Matusalém tinha novecentos e sessenta e cinco anos, era o homem mais velho da terra e sabia que que a morte de há muito o cortejava. Mas ele, embora tivesse o rosto chupado, as mãos encarquilhadas e a boca sem dentes, estava apaixonado por outra, talvez mais velha que ele. Matusalém amava Naamá, filha de um anjo caído que vivia em pecado com as filhas Lilith na cidade que Caim havia construído, e a desejava ardentemente, sonhando deitar-se em seu colo. Uma noite, quando a morte afagava seu ralos cabelos, Naamá postou-se à sua frente, nua como no dia em que viera ao mundo, colocou-o no colo e alçou voo e levou-o à cidade de Caim, onde a luxúria era a mais elevada virtude e ela vivia com Ashiel, um anjo caído.

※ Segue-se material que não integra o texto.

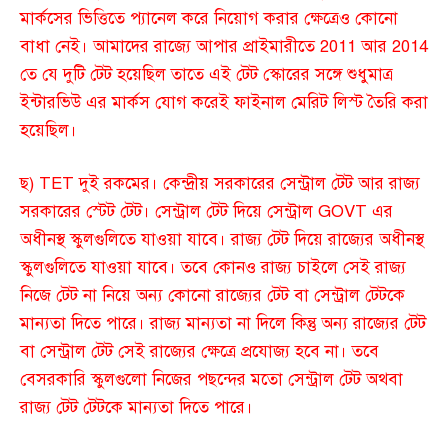
মার্কসের ভিত্তিতে প্যানেল করে নিয়োগ করার ক্ষেত্রেও কোনো
বাধা নেই। আমাদের রাজ্যে আপার প্রাইমারীতে 2011 আর 2014
তে যে দুটি টেট হয়েছিল তাতে এই টেট স্কোরের সঙ্গে শুধুমাত্র
ইন্টারভিউ এর মার্কস যোগ করেই ফাইনাল মেরিট লিস্ট তৈরি করা
হয়েছিল।
ছ) TET দুই রকমের। কেন্দ্রীয় সরকারের সেন্ট্রাল টেট আর রাজ্য
সরকারের স্টেট টেট। সেন্ট্রাল টেট দিয়ে সেন্ট্রাল GOVT এর
অধীনস্থ স্কুলগুলিতে যাওয়া যাবে। রাজ্য টেট দিয়ে রাজ্যের অধীনস্থ
স্কুলগুলিতে যাওয়া যাবে। তবে কোনও রাজ্য চাইলে সেই রাজ্য
নিজে টেট না নিয়ে অন্য কোনো রাজ্যের টেট বা সেন্ট্রাল টেটকে
মান্যতা দিতে পারে। রাজ্য মান্যতা না দিলে কিন্তু অন্য রাজ্যের টেট
বা সেন্ট্রাল টেট সেই রাজ্যের ক্ষেত্রে প্রযোজ্য হবে না। তবে
বেসরকারি স্কুলগুলো নিজের পছন্দের মতো সেন্ট্রাল টেট অথবা
রাজ্য টেট টেটকে মান্যতা দিতে পারে।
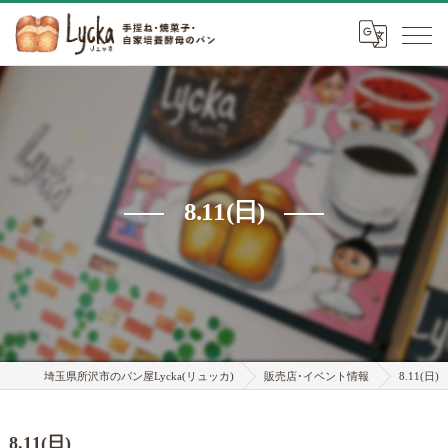
8.11(日)
埼玉県所沢市のパン屋Lycka(リュッカ)
販売店･イベント情報
8.11(日)
8.11(日)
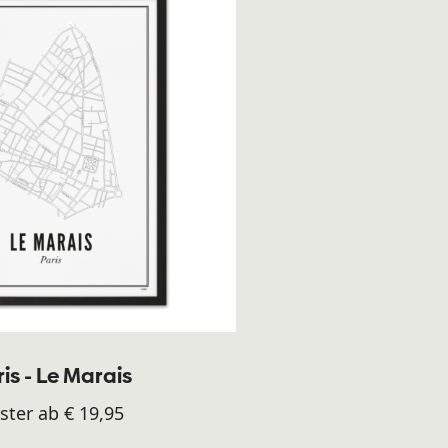
is - Le Marais
ster ab € 19,95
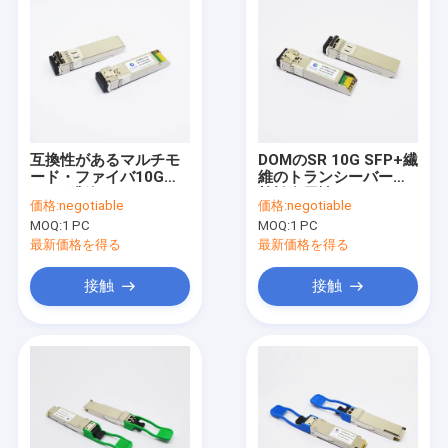
互換性があるマルチモ
DOMのSR 10G SFP+繊
ード・ファイバ10G
維のトランシーバーの
SFP+繊維のトランシー
杜松多用性があるEX-
価格:
negotiable
価格:
negotiable
バー850nm 300mのト
SFP-10GE-SR
MOQ:
1 PC
MOQ:
1 PC
ランシーバーHP
最新価格を得る
最新価格を得る
接触
接触
家
プロダクト
私達について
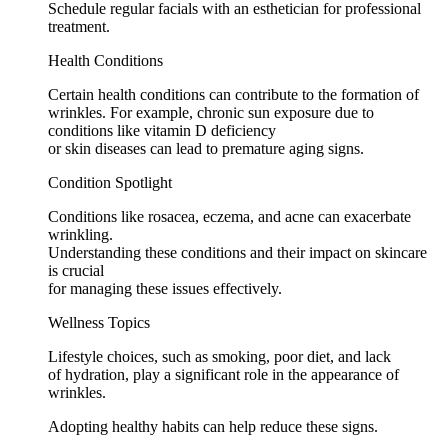
Schedule regular facials with an esthetician for professional
treatment.
Health Conditions
Certain health conditions can contribute to the formation of
wrinkles. For example, chronic sun exposure due to
conditions like vitamin D deficiency
or skin diseases can lead to premature aging signs.
Condition Spotlight
Conditions like rosacea, eczema, and acne can exacerbate
wrinkling.
Understanding these conditions and their impact on skincare
is crucial
for managing these issues effectively.
Wellness Topics
Lifestyle choices, such as smoking, poor diet, and lack
of hydration, play a significant role in the appearance of
wrinkles.
Adopting healthy habits can help reduce these signs.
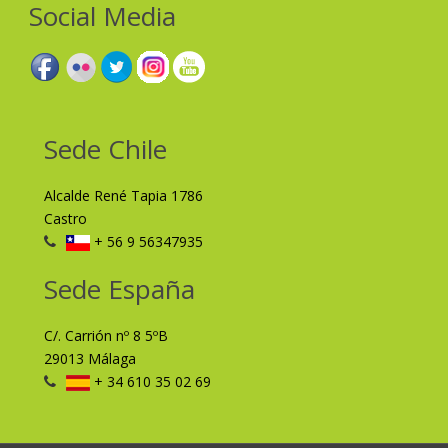
Social Media
Sede Chile
Alcalde René Tapia 1786
Castro
+ 56 9 56347935
Sede España
C/. Carrión nº 8 5ºB
29013 Málaga
+ 34 610 35 02 69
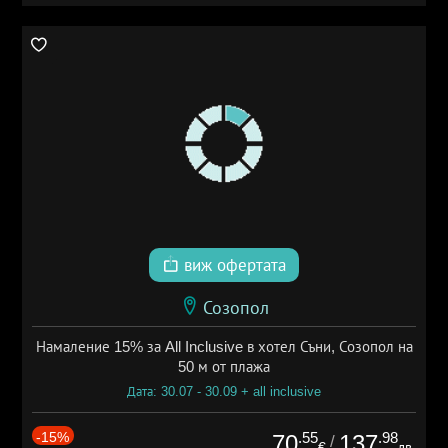
виж офертата
Созопол
Намаление 15% за All Inclusive в хотел Съни, Созопол на
50 м от плажа
Дата: 30.07 - 30.09 + all inclusive
-15%
.55
.98
70
137
/
€
лв.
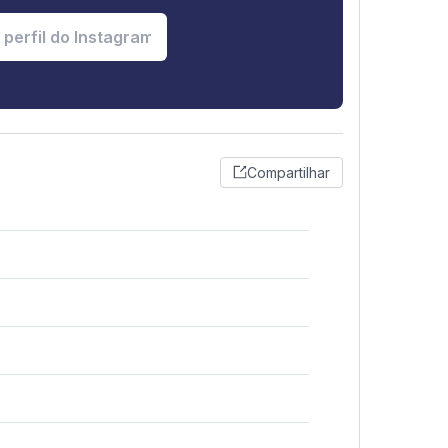
Compartilhar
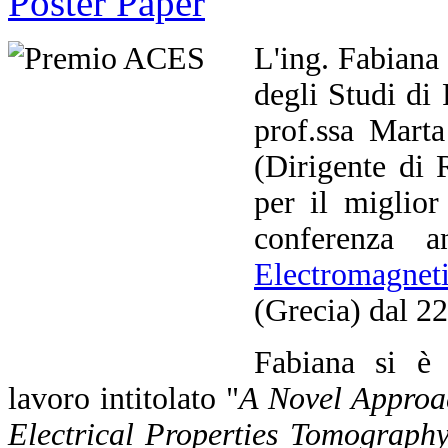
L'ing. Fabiana 
degli Studi di
prof.ssa Mart
(Dirigente di
per il miglior
conferenza 
Electromagnet
(Grecia) dal 2
Fabiana si è 
lavoro intitolato "
A Novel Approa
Electrical Properties Tomograph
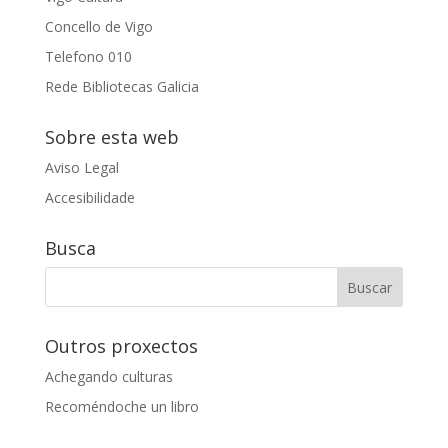
Concello de Vigo
Telefono 010
Rede Bibliotecas Galicia
Sobre esta web
Aviso Legal
Accesibilidade
Busca
Outros proxectos
Achegando culturas
Recoméndoche un libro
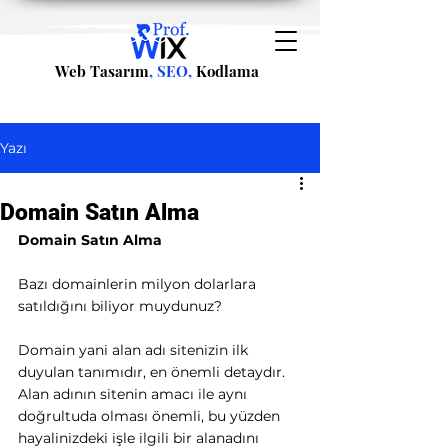
Web Tasarım
, SEO,
Kodlama
Yazı
Domain Satın Alma
Domain Satın Alma
Bazı domainlerin milyon dolarlara 
satıldığını biliyor muydunuz?
Domain yani alan adı sitenizin ilk 
duyulan tanımıdır, en önemli detaydır. 
Alan adının sitenin amacı ile aynı 
doğrultuda olması önemli, bu yüzden 
hayalinizdeki işle ilgili bir alanadını 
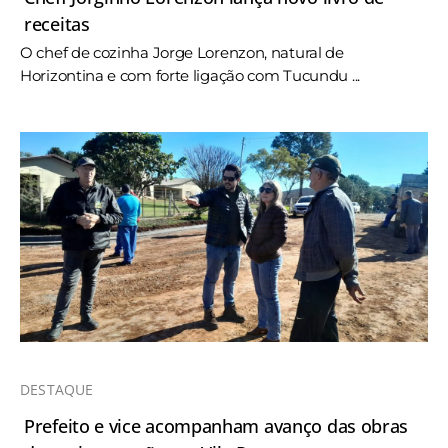
receitas
O chef de cozinha Jorge Lorenzon, natural de
Horizontina e com forte ligação com Tucundu ...
DESTAQUE
Prefeito e vice acompanham avanço das obras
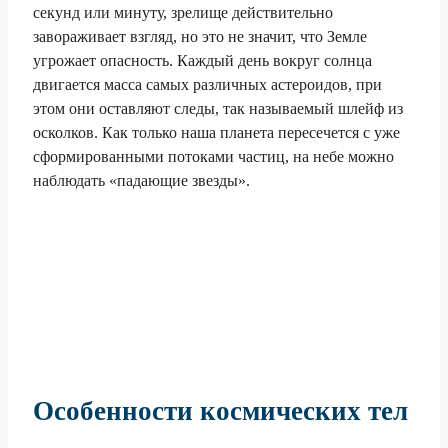
секунд или минуту, зрелище действительно
завораживает взгляд, но это не значит, что Земле
угрожает опасность. Каждый день вокруг солнца
двигается масса самых различных астероидов, при
этом они оставляют следы, так называемый шлейф из
осколков. Как только наша планета пересечется с уже
сформированными потоками частиц, на небе можно
наблюдать «падающие звезды».
Особенности космических тел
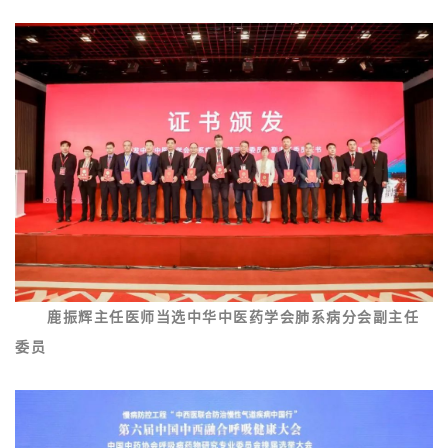
鹿振辉主任医师当选中华中医药学会肺系病分会副主任
委员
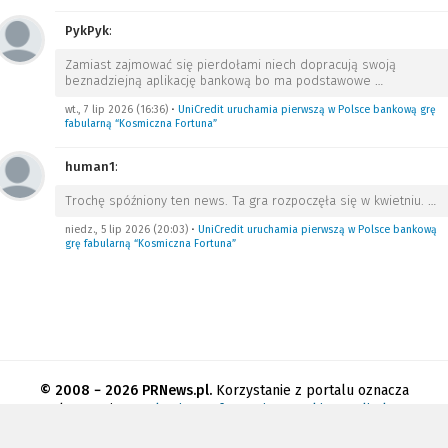
PykPyk
:
Zamiast zajmować się pierdołami niech dopracują swoją
beznadziejną aplikację bankową bo ma podstawowe
…
wt., 7 lip 2026 (16:36)
•
UniCredit uruchamia pierwszą w Polsce bankową grę
fabularną “Kosmiczna Fortuna”
human1
:
Trochę spóźniony ten news. Ta gra rozpoczęła się w kwietniu.
…
niedz., 5 lip 2026 (20:03)
•
UniCredit uruchamia pierwszą w Polsce bankową
grę fabularną “Kosmiczna Fortuna”
© 2008 − 2026 PRNews.pl.
Korzystanie z portalu oznacza
akceptację
regulaminu
.
Informacja o cookies
.
Polityka
prywatności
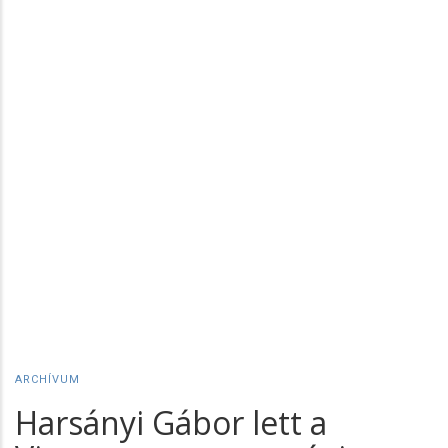
ARCHÍVUM
Harsányi Gábor lett a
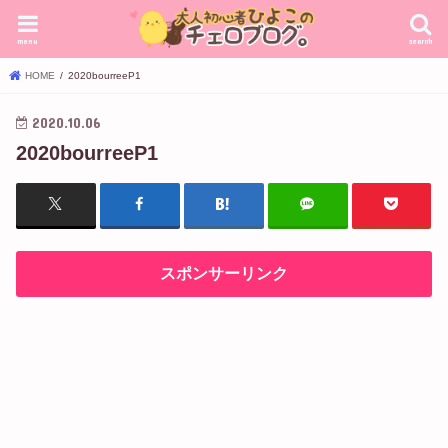
menu
search
HOME
2020bourreeP1
2020.10.06
2020bourreeP1
スポンサーリンク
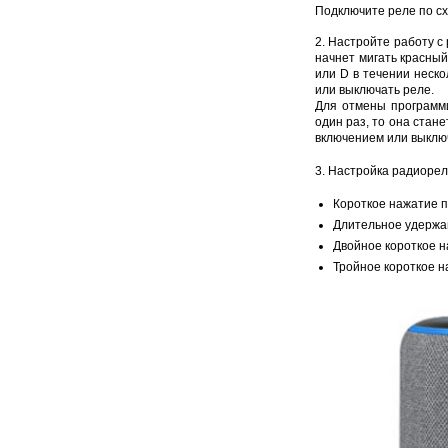
Подключите реле по сх
2. Настройте работу с
начнет мигать красный
или D в течении неско
или выключать реле.
Для отмены программи
один раз, то она стан
включением или выклю
3.
Настройка радиорел
Короткое нажатие п
Длительное удержан
Двойное короткое н
Тройное короткое н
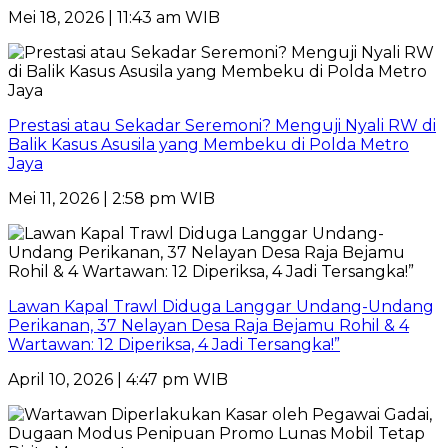
Mei 18, 2026 | 11:43 am WIB
Prestasi atau Sekadar Seremoni? Menguji Nyali RW di
Balik Kasus Asusila yang Membeku di Polda Metro
Jaya
Mei 11, 2026 | 2:58 pm WIB
Lawan Kapal Trawl Diduga Langgar Undang-Undang
Perikanan, 37 Nelayan Desa Raja Bejamu Rohil & 4
Wartawan: 12 Diperiksa, 4 Jadi Tersangka!”
April 10, 2026 | 4:47 pm WIB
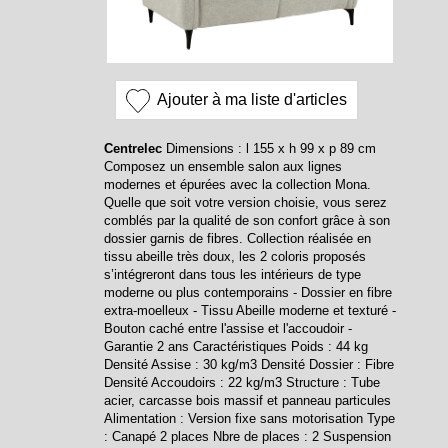
Ajouter à ma liste d'articles
Centrelec
Dimensions : l 155 x h 99 x p 89 cm
Composez un ensemble salon aux lignes
modernes et épurées avec la collection Mona.
Quelle que soit votre version choisie, vous serez
comblés par la qualité de son confort grâce à son
dossier garnis de fibres. Collection réalisée en
tissu abeille très doux, les 2 coloris proposés
s’intégreront dans tous les intérieurs de type
moderne ou plus contemporains - Dossier en fibre
extra-moelleux - Tissu Abeille moderne et texturé -
Bouton caché entre l'assise et l'accoudoir -
Garantie 2 ans Caractéristiques Poids : 44 kg
Densité Assise : 30 kg/m3 Densité Dossier : Fibre
Densité Accoudoirs : 22 kg/m3 Structure : Tube
acier, carcasse bois massif et panneau particules
Alimentation : Version fixe sans motorisation Type
: Canapé 2 places Nbre de places : 2 Suspension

Naamá, lhe disse então que o mundo de Iahweh era um manicômio, que Ele cometeu um erro ao criar homem e que agora havia ordenado a Noé, o neto de Matusalém, que construísse uma arca para salvar  a família e os animais do dilúvio, mas os sábios do inferno não permitiriam que aquela água caísse. Embora Ashiel fosse um gigante e Martusalem “pequeno como um gafanhoto”, Naamá desejava seu antigo amante e deu-lhe todos os prazeres, aqueles que aprendera durante séculos em suas andança por Nínive, Sodoma, Shinar e Gomorra.

Matusalém amou-a, mas em toda à parte a “sonoridade da música era áspera” e o canto estridente e ele já não distinguia “entre os vivas proferidos pelo demônios-fêmeas e os gritos alucinados dos duendes”. Então caiu de joelhos e pediu que Naamá o levasse de volta “para a bem-aventurança da velhice e do repouso”. No dia seguinte, Matusalém não bebeu a tigela com o suco de tâmaras, como fazia todos os dias.

Quando escreveu A morte de Matusalém, a pequena obra prima que resumi para o leitor, Isaac Bashevis Singer, prêmio Nobel de Literatura, disse que o conto lembrava que o Mal havia se tornado a arte maior do homem e, por isso, Deus teve de destruir sua obra-prima. Com uma centelha de esperança, no entanto, lembrou que a arte podia tentar “consertar os erros do construtor eterno, a cuja imagem o homem foi criado”. Talvez, mas, se o homem feito à Sua semelhança, o mais provável é que o deus que o criou traga consigo mais Mal do que Arte.

 

Crônica do livro “Dia de Lavar a Roupa dos Mendigos”, do escritor Armando Avena. Ed. Casarão do Verbo, 2015.